(This is part 2 – you can read part 1 here)
Last time I was talking about how Jesus used the sermon on the mount to give the people an image in their minds of how things were during the Exodus, so let’s go back too – to the beginning of the nation of Israel.
By the time of Moses, Egypt was the superpower – everything great came from there – architecture, scholarship, technology – Egypt was the world leader in just about everything. There was a famine which you can read about toward the end of Genesis. During the famine, all the money, livestock and land in and around Egypt was sold to Pharoah in exchange for the grain that Joseph had stored. The people even told him that he had saved their lives, so they were glad to serve Egypt in exchange. These people became Israel.

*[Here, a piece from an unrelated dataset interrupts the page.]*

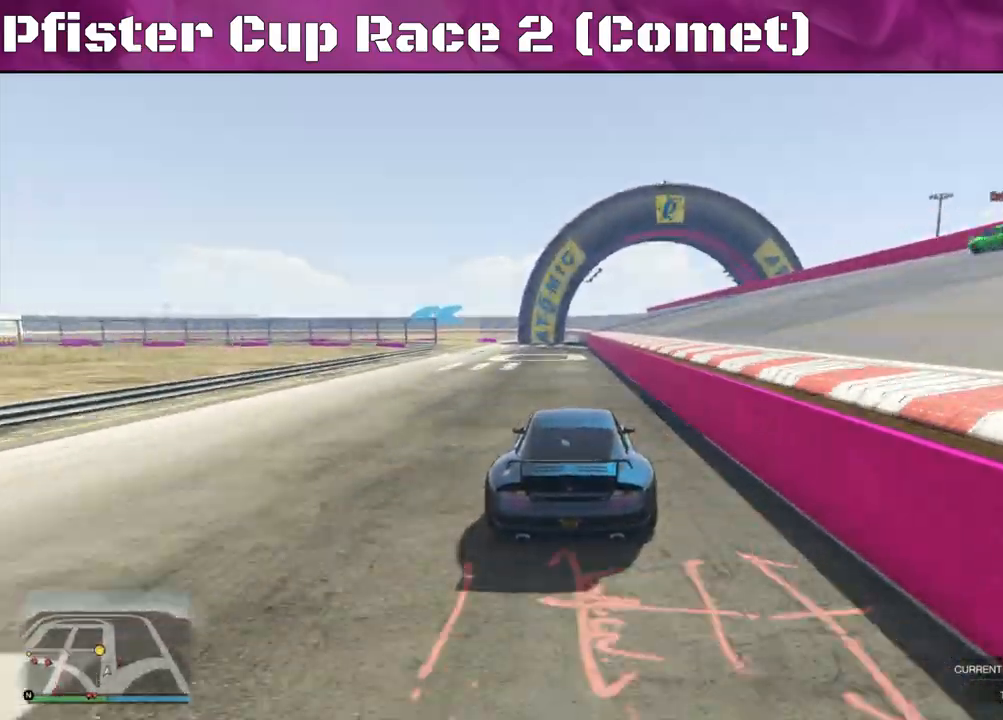
{"buttons": ["R2"], "left_stick": "left", "right_stick": "center", "events": []}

The first chapter of Exodus tells us that a different king came along, a king that didn’t like all these strange non-Egyptians and he feared their numbers. So, under the new king, they went from being servants to being slaves. This was the world that Moses was born into.

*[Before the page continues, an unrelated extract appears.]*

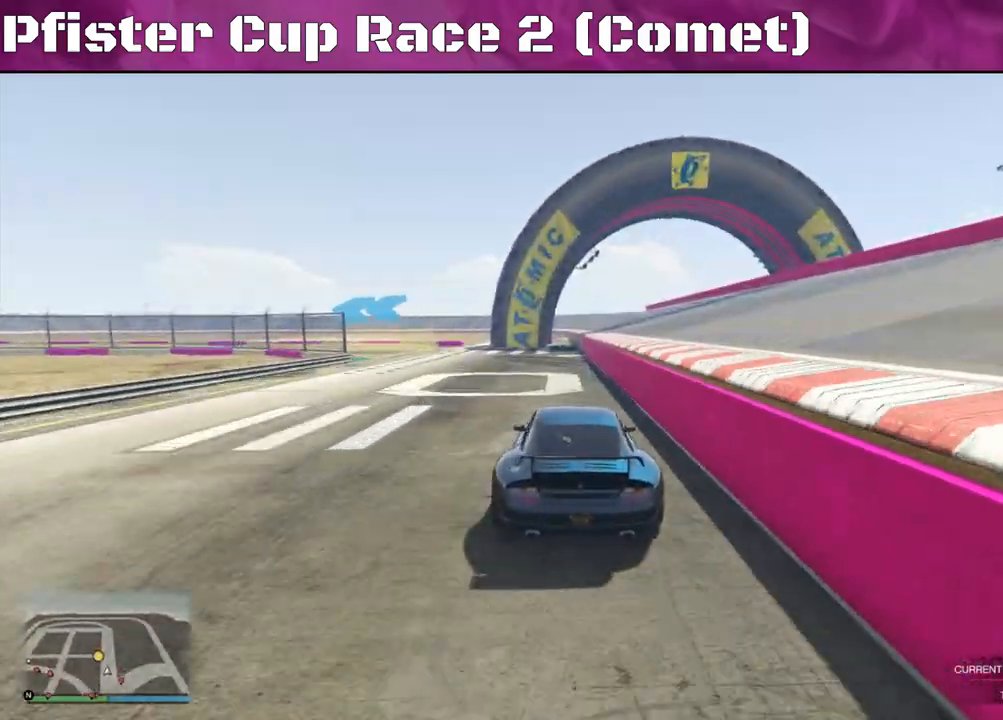
{"buttons": [], "left_stick": "left", "right_stick": "left", "events": [[33, "R2", "up"], [67, "right_stick", "left"]]}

Pharaoh had it in his mind to kill all the children in Egypt, so the mother of Moses sent her son down the river to be raised by whoever found him. And that happened to be none other than the daughter of Pharaoh himself. Moses grew and became a man, a son of Pharaoh. Then one day, his heritage, which I’m sure was no secret anyway, came to the forefront.
Moses killed a slavemaster who was mistreating one of his people, and he was forced from the palace into the wilderness. From Moses’ birth to leaving Egypt was 40 years, and it’s all in Exodus 2. Now, the next part is kinda like a movie where the screen is black and at the bottom it says 40 years later…turn the page to Exodus 3, where we find Moses up on a hill somewhere looking after sheep.
Why do you figure the Bible skipped over so much of his life? I mean, he was about 80 years old at this time. Surely something significant had happened in all this time.
I think it’s what we don’t see that’s very significant. I think what God was doing all that time is, he took a man who lived in a dry and thirsty land, who hung out with stinky smelly sheep all day, and turned him into the leader of a nation.
Don’t you think being a shepherd would be a tough job? You guys know about sheep, right? Their dumb as a rock. They are always in trouble, always going off on their own, always about to fall off a cliff or get eaten by a wolf. They have to be tended 24/7, or they will die. If you have kids, you know what I am talking about here.
Amazingly, Moses learned leadership over a period of 40 years in the desert not being around people. And now, God was calling him into action.
You’ve seen 10 Commandments right? With Charlton Heston and Yul Brunner? After making sorry excuses to God, Moses goes back to Egypt and confronts Pharaoh wearing his bedsheet and Pilgrim belt. “Let my people go. You darned dirty ape!” And he’s always got that grimace on his face like someone’s poking him in the kidney.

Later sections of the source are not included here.